Война их уравняла, и он лишь надеялся, что Херман никогда не узнает о его поступке. Кнуд Эрик так и представлял себе его глаза.

— Не предполагал в тебе такого, — сказал бы тот, злобно радуясь, что кто-то пошел на поводу у самых своих низменных инстинктов.

Херман был создан для войны. Он был из тех, для кого война — дом родной. У него имелась необходимая, если верить Антону, для выживания способность: умение забывать. Что от него осталось? Огромный, брутальный силач превратился в беспомощный кусок мяса и все же не сдался. Когда-то у него было четыре конечности. Это была одна жизнь. Теперь у него — одна конечность. Это другая жизнь, но тем не менее жизнь. Он как дождевой червь, которого можно без вреда перерезать пополам, истинный пионер, первопроходец: на войне надо быть как он, или пойдешь ко дну.

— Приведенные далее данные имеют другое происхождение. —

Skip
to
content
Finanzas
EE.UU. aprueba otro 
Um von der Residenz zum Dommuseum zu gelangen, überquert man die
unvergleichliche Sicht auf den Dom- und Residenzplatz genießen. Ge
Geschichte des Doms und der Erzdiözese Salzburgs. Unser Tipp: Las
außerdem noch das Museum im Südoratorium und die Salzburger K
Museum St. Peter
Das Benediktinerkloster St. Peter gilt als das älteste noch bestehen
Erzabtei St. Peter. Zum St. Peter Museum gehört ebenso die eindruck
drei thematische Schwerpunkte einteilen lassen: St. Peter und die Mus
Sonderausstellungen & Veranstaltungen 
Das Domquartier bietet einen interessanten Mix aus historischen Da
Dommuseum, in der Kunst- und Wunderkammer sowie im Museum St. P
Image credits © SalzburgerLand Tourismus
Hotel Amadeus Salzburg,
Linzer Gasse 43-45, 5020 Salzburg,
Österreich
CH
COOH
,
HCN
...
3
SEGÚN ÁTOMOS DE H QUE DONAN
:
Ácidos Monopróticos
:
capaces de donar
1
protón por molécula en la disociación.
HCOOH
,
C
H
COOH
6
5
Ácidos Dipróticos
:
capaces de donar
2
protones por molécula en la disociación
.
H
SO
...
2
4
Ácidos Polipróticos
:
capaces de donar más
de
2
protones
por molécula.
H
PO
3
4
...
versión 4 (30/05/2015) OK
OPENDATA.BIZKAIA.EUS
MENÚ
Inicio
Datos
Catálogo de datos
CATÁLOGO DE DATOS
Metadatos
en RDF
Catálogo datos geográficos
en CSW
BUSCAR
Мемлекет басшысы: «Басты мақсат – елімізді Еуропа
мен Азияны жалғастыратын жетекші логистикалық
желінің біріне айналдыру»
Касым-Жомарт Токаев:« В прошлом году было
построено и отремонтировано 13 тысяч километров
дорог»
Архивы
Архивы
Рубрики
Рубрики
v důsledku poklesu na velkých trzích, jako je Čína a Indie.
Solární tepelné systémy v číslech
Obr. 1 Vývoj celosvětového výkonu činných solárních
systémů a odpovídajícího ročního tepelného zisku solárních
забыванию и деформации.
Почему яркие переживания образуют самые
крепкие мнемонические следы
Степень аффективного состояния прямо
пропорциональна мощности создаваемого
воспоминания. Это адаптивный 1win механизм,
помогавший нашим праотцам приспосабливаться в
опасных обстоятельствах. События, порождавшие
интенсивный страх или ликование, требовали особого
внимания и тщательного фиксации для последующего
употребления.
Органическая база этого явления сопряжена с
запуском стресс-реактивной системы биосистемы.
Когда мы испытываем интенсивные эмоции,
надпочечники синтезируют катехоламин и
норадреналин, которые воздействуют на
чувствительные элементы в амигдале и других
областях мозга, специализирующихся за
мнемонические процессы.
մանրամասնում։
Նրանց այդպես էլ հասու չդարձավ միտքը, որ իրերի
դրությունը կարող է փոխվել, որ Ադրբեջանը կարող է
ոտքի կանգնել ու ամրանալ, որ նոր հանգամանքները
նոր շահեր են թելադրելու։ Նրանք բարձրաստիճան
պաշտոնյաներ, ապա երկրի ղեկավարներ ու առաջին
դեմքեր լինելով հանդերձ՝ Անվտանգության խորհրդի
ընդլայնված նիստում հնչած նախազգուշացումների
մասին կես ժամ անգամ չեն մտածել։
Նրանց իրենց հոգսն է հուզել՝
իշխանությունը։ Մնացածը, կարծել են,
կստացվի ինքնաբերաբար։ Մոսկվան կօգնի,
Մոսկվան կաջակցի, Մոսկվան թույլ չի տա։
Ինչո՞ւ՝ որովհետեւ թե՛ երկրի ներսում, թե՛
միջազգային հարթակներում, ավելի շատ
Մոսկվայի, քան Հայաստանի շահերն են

— Он участвовал в сражении за Гуадалканал в Тихом океане, сэр.

Мальчик все еще стоял рядом.

— Это он тебе рассказал?

— Да, сэр. Его корабль потопили, и он час провел в воде, сражаясь с акулой. Говорит, акуле нужно бить в нос или в глаз. Это ее слабые места. Но эта акула все возвращалась. Шкура у нее — как наждак, всю кожу сдирает.

— Значит, он побил акулу в третьем раунде и отделался ссадинами? — Кнуд Эрик не мог скрыть сарказма.

— Нет, сэр, — ответил мальчик.

Его простодушие заставило Кнуда Эрика устыдиться.

— Акулу застрелили с корабля, который подошел его спасти. Она успела откусить кусок от его ноги и кусок от руки.

— Может, он и шрамы показывал?

— Нет, сэр. Он сказал, что они остались на ампутированных частях.

— Так, значит, не акула откусила ему руку и ноги?